Prof O'Neill explained to Pat Kenny that this has now wiped out the mink farming industry in Denmark.
"We knew mink could be infected - that was discovered I think back about four months ago in Belgium.
"Mink samples were taken and they found some of the virus in mink, and then they began culling mink from then on.
"So for some reason mink are as susceptible as we are to this virus as we are.
"It can jump from humans into mink, and that's what was going on there - but then worryingly, from Denmark, they've got evidence that it jumps back from the mink back into the human.
"So in other words, if you happen to be a mink farmer you're at risk of being infected by the mink who've been infected by a human before.
"And that's triggered a cull now, I think they're killing 17 million mink in Denmark at the moment.
"But what was worrying was it seemed to mutate in the mink, and the strain of virus they isolated from the mink was different from the one that had come from the human.
"Now that will happen, mutation happens all the time spontaneously, but the worrying thing here was that the new mutant would not be one that a vaccine would protect against.

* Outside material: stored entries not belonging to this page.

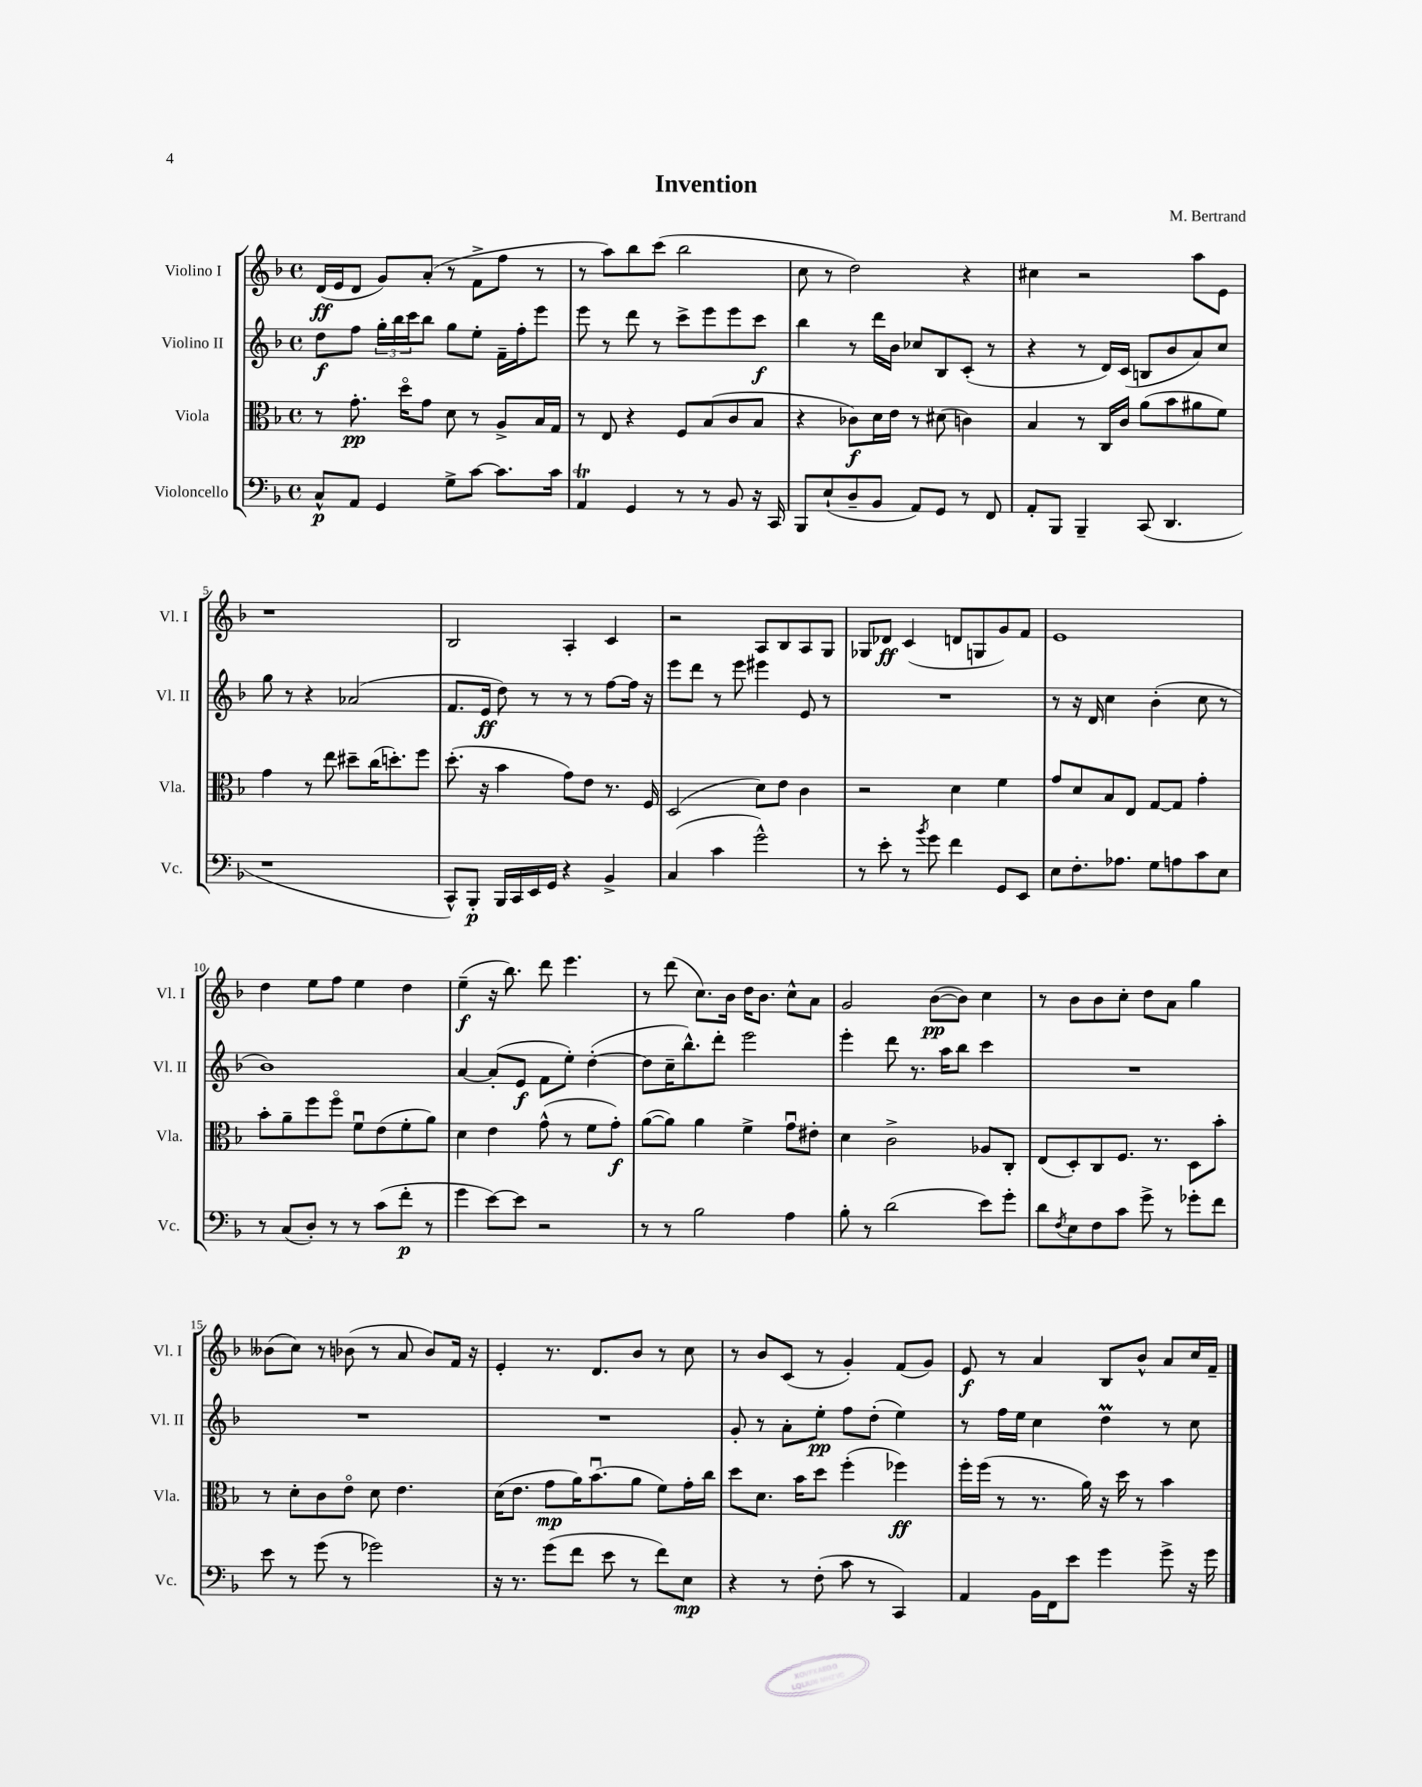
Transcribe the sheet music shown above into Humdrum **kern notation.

**kern	**kern	**kern	**kern
*staff4	*staff3	*staff2	*staff1
*clefF4	*clefC3	*clefG2	*clefG2
*k[b-]	*k[b-]	*k[b-]	*k[b-]
*M4/4	*M4/4	*M4/4	*M4/4
*met(c)	*met(c)	*met(c)	*met(c)
8C^^	8r	8dd	(16d
.	.	.	16e
8AA	8.g'	8ff	8d
4GG	.	24gg'	8g)
.	.	24bb-	.
.	16ddo	.	.
.	.	24ccc	.
.	8g	8bb-	(8a'
8G^	8d	8gg	8r
[8c	8r	8ee'	8f^
8.c]	8A^	16f~	8ff
.	.	16ff'	.
.	16B-	8eee	8r
16c	16G	.	.
=	=	=	=
4AA	8r	8eee	8r
.	8E	8r	8aa)
4GG	4r	8ddd	8bb-
.	.	8r	(8ccc
8r	8F	8ccc^	2bb-
8r	(8B-	8eee	.
8BB-	8c	8eee	.
16r	8B-	8ccc	.
16CC	.	.	.
=	=	=	=
8BBB-	4r	4bb-	8cc
(8E`	.	.	8r
8D~	8c-)	8r	2dd)
8BB-	16d	16ddd	.
.	16e	16b-	.
8AA)	8r	8cc-	.
8GG	(8d#	8B-	.
8r	4c)	(8c'	4r
8FF	.	8r	.
=	=	=	=
8AA'	4B-	4r	4cc#
8BBB-	.	.	.
4BBB-~	8r	8r	2r
.	16C	16d)	.
.	16c	(16c	.
(8CC	(8a	8B	.
4.DD	8b-	8b-	.
.	8a#	8a)	8aa
.	8f)	8cc	8e
=	=	=	=
1r	4g	8gg	1r
.	.	8r	.
.	8r	4r	.
.	8ee	.	.
.	8dd#~	(2a-	.
.	(16cc	.	.
.	8.dd')	.	.
.	8ff	.	.
=	=	=	=
8CC^^)	(8.dd'	8.f	2B-
8BBB-'	.	.	.
.	16r	16e	.
16BBB-	4b-	8dd)	.
16CC	.	.	.
16EE	.	8r	.
16GG	.	.	.
4r	8g)	8r	4A'
.	8e	8r	.
4BB-^	8.r	[8ff	4c
.	.	16ff]	.
.	16F	16r	.
=	=	=	=
(4C	(2D	8eee	2r
.	.	8ddd	.
4c	.	8r	.
.	.	8eee	.
2g^^)	8d)	4eee#	8A
.	8e	.	8B-
.	4c	8e	8A
.	.	8r	8G
=	=	=	=
8r	2r	1r	8G-
8e'	.	.	8d-
8r	.	.	(4c
8qb-	.	.	.
8g	.	.	.
4f	4d	.	8d
.	.	.	8G
8GG	4f	.	8g)
8EE	.	.	8f
=	=	=	=
8E	8g	8r	1e
8.F'	8d	16r	.
.	.	16d	.
.	8B-	4cc	.
8.A-	.	.	.
.	8E	.	.
8G	[8G	(4b-'	.
8A	8G]	.	.
8c	4g'	8cc	.
8E	.	8r	.
=	=	=	=
8r	8b-'	1b-)	4dd
(8C	8a~	.	.
8D')	8ff	.	8ee
8r	8ffo	.	8ff
8r	8fu	.	4ee
(8c	(8e	.	.
8f'	8f'	.	4dd
8r	8a)	.	.
=	=	=	=
4g	4d	[4a	(4ee~
[8e)	4e	(8a']	16r
.	.	.	8.bb-)
8e]	.	8e	.
2r	(8g^^	8f	8ddd
.	8r	8ee')	4.eee
.	8f	([4dd'	.
.	8g')	.	.
=	=	=	=
8r	([8a	8dd]	8r
8r	8a])	16cc~	(8ddd
.	.	8.bb-^^)	.
2B-	4a	.	8.cc)
.	.	8ddd'	.
.	.	.	16b-
.	4f^	2eee	16dd
.	.	.	8.b-
4A	8gu	.	8cc^^
.	8e#'	.	8a
=	=	=	=
8B-'	4d	4eee'	2g
8r	.	.	.
(2d	2c^	8ddd	.
.	.	8.r	.
.	.	.	([8b-
.	.	16aa	.
.	.	8bb-	8b-])
8e)	8A-	4ccc	4cc
8g'	8C'	.	.
=	=	=	=
8d	(8E	1r	8r
8qF	.	.	.
8E	8D')	.	8b-
8F	8C	.	8b-
8c	8.F	.	8cc'
8g^	.	.	8dd
.	8.r	.	.
8r	.	.	8a
8g-'	8D	.	4gg
8f	8b-'	.	.
=	=	=	=
8e	8r	1r	(8b--
8r	8d'	.	8cc)
(8g	8c	.	8r
8r	8eo	.	(8b-
2g-)	8d	.	8r
.	4.e	.	8a
.	.	.	8b-)
.	.	.	16f
.	.	.	16r
=	=	=	=
16r	(16d	1r	4e'
8.r	8.e	.	.
(8g	8g	.	8.r
8f	16a)	.	.
.	(8.b-u	.	8.d
8e	.	.	.
8r	8a	.	8b-
8f)	8f)	.	8r
8E	16g'	.	8cc
.	16cc	.	.
=	=	=	=
4r	8dd	8g'	8r
.	8.d	8r	8b-
8r	.	8a'	(8c
.	16b-	.	.
(8F'	8dd	8ee'	8r
8c	(4ff'	8ff	4g')
8r	.	(8dd'	.
4CC)	4ff-)	4ee)	(8f
.	.	.	8g)
=	=	=	=
4AA	16ff'	8r	8e
.	(16ff	.	.
.	8r	16ff	8r
.	.	16ee	.
16BB-	8.r	4cc	4a
16FF	.	.	.
8e	.	.	.
.	16a)	.	.
4g	16r	4dd	8B-
.	16dd	.	.
.	8r	.	8b-^^
8g^	4b-	8r	8a
16r	.	8cc	16cc
16g	.	.	16f~
==	==	==	==
*-	*-	*-	*-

"So in other words that it had changed so that there's a risk that the vaccines being developed may not protect against that strain.
"And that's why they got an alarming signal from this.
"214 people got infected actually from mink in Denmark".
According to the World Health Organisation (WHO): "It is normal for viruses to mutate or change over time.
"WHO has been following genetic changes in the COVID-19 virus since the start of the pandemic through a dedicated COVID-19 virology working group.
"When a virus moves from humans to animal populations such as mink, and back to humans, it can acquire unique mutations.
"Detailed analyses and scientific studies are needed to better understand the recently reported mutations."
Prof O'Neill said: "The WHO is right, these things happen anyway.
"It's very random, it's not as if this is a key feature of this virus that we're going to see all these mutants emerge - and it's only one experiment really.
"So again it's just one to watch.
"But sadly if you're a mink farmer now, your whole mink farming industry is gone in Demark as it is".